DOCUMENT SECTION:
That orange is so sexy.


----------



## LawnDetail (Apr 15, 2020)

First time Swardman owner of the 2.1. Is it common when your mower is just sitting, idling near max throttle that the Swardman makes a lot of rattling/vibration noises? The only thing that seems to help is if I turn the throttle down to 3/4. The engine itself is very quiet but this vibration noise seem a bit excessive. Does anyone else notice this or is it just normal for a Swardman.


----------



## ronjon84790 (Aug 2, 2018)

LawnDetail said:


> First time Swardman owner of the 2.1. Is it common when your mower is just sitting, idling near max throttle that the Swardman makes a lot of rattling/vibration noises? The only thing that seems to help is if I turn the throttle down to 3/4. The engine itself is very quiet but this vibration noise seem a bit excessive. Does anyone else notice this or is it just normal for a Swardman.


It's normal, but I don't feel its needed to run the mower at full throttle. I have the 2.0 with the kawasaki. I run my throttle at half most of the time.


----------



## LawnDetail (Apr 15, 2020)

ronjon84790 said:


> LawnDetail said:
> 
> 
> > First time Swardman owner of the 2.1. Is it common when your mower is just sitting, idling near max throttle that the Swardman makes a lot of rattling/vibration noises? The only thing that seems to help is if I turn the throttle down to 3/4. The engine itself is very quiet but this vibration noise seem a bit excessive. Does anyone else notice this or is it just normal for a Swardman.
> ...


Thank you sir for your help. The only time I run it up is when I put the grass catcher on because it struggles when it starts to fill up. Without it I run between 1/2 and 3/4


----------



## DFW_Zoysia (May 31, 2019)

Question for Swardman owners - do you guys need to apply a dry lube or something on the reel regularly? On my inexpensive hand push reel mower, I need to spray dry teflon lube on the reel after every use to keep it working smoothly.


----------



## LawnDetail (Apr 15, 2020)

DFW_Zoysia said:


> Question for Swardman owners - do you guys need to apply a dry lube or something on the reel regularly? On my inexpensive hand push reel mower, I need to spray dry teflon lube on the reel after every use to keep it working smoothly.


I've yet to use any and haven't had any issues. That's a good question though, I look forward to others input.


----------



## Mightyquinn (Jan 31, 2017)

LawnDetail said:


> DFW_Zoysia said:
> 
> 
> > Question for Swardman owners - do you guys need to apply a dry lube or something on the reel regularly? On my inexpensive hand push reel mower, I need to spray dry teflon lube on the reel after every use to keep it working smoothly.
> ...


I have not ever owned a Swardman or a push reel mower but if you are having to apply a dry teflon lube to the reel to keep it functioning right then I would think the reel to bedknife are adjusted too close together causing it to bind. You may be in need of a backlap to help smooth things out a bit and/or a readjustment also.


----------



## Greendoc (Mar 24, 2018)

If the blades are in fact as thick as they are on the Swardman and with no relief angle ground into the trailing edge of each blade, then the cutting unit must be adjusted such that zero contact occurs between the reel and bedknife.

RECORD SET:
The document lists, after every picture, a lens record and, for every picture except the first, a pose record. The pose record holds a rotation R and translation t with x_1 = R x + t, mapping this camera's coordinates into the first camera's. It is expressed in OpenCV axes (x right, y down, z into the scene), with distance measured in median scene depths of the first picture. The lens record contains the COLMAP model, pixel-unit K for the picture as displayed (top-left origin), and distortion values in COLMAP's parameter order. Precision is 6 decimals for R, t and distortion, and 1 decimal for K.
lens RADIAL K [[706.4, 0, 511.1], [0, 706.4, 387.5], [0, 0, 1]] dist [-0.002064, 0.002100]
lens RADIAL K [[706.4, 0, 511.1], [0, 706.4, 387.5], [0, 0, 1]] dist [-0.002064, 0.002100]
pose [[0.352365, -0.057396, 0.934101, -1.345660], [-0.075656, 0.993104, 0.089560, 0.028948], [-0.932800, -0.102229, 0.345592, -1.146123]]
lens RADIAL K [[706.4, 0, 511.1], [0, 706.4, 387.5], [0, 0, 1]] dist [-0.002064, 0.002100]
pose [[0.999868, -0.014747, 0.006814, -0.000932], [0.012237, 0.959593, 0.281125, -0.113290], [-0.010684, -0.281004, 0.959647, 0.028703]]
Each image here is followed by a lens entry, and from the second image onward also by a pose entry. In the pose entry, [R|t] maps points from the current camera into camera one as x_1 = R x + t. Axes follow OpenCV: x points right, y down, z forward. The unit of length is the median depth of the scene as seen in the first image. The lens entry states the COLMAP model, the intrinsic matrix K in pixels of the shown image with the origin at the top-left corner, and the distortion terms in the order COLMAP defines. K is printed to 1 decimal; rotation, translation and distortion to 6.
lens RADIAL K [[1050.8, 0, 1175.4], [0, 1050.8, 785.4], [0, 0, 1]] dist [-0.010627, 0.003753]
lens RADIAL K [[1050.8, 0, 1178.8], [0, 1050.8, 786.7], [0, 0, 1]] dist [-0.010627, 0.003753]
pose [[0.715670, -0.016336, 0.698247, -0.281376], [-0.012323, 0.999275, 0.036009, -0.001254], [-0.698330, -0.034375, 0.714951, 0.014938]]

TASKS TO PERFORM:
(a) In the Swardman mower thread, what throttle setting does ronjon84790 say he uses most of the time?
(b) Pick up the Swardman mower thread after its final sentence and keep it going.

RESULTS:
(a) Half throttle.

(b)
----------



## DFW_Zoysia (May 31, 2019)

Mightyquinn said:


> LawnDetail said:
> 
> 
> > DFW_Zoysia said:
> ...


I thought the same thing. I followed the instructions on how to verify and it looks (though I admit I am no expert) I have it at just the point where it cuts paper. If I back it off a bit it only bends the paper.

Also, my instructions explicitly state I need to spray after every use (I think it's a Greenworks or something or other 7 blade). I was curious if this was the case on all reel mowers.


----------



## Mightyquinn (Jan 31, 2017)

DFW_Zoysia said:


> Mightyquinn said:
> 
> 
> > LawnDetail said:
> ...


The spray lube may just be something special to some push reel mowers since there is no motor turning the reel and it helps you get it going easier. I have not heard of it being used on any other kind of mower that has an engine unless you are spraying it on the reel for storage during the winter to prevent rusting of the cutting edge.


----------



## Reelrollers (Feb 6, 2018)

Mightyquinn said:


> DFW_Zoysia said:
> 
> 
> > Mightyquinn said:
> ...


2nd.

If you have a mower with a relief grind, you'll have residual compound lubrication in the reel from when they backlap it back true, but that comes off after a mow.


----------



## Thimitri (Oct 28, 2019)

Reelrollers said:


> The Swardman Edwin 2.1 is the final version for at least 2020 and most likely 2021. I just came back 2 weeks ago from the Czech to see their facitlies and meet with their CEO.
> 
> We've now been approached by 4 of the 5 residential reel mower manufacturers to sell their mowers, but by choice (not financials) we still believe the Swardman line is the best residential reel mower. The Swardman mower gives you an amazing cut, is easy to use, and unlike any other reel mower - you don't have to take it to a reel mower shop to have it serviced or maintained. We're literally changing the entire market for lawn enthusiasts. 2 tools allow you to adjust or maintain the entire machine. No chain adjustments, simple reel adjustments, and all of the parts are inexpensive and readily available to customers in 4 days by mail. I'm not a mechanic, but with zero instructions I can replace any part in less than 15 minutes due to their intuitive design.
> 
> ...


Hello reelrollers,

Question on the Briggs & Stratton engine on these mowers. Do they typically vibrate the heck out of these mowers causing screws to loosen and loosing the perfect knife to reel contact?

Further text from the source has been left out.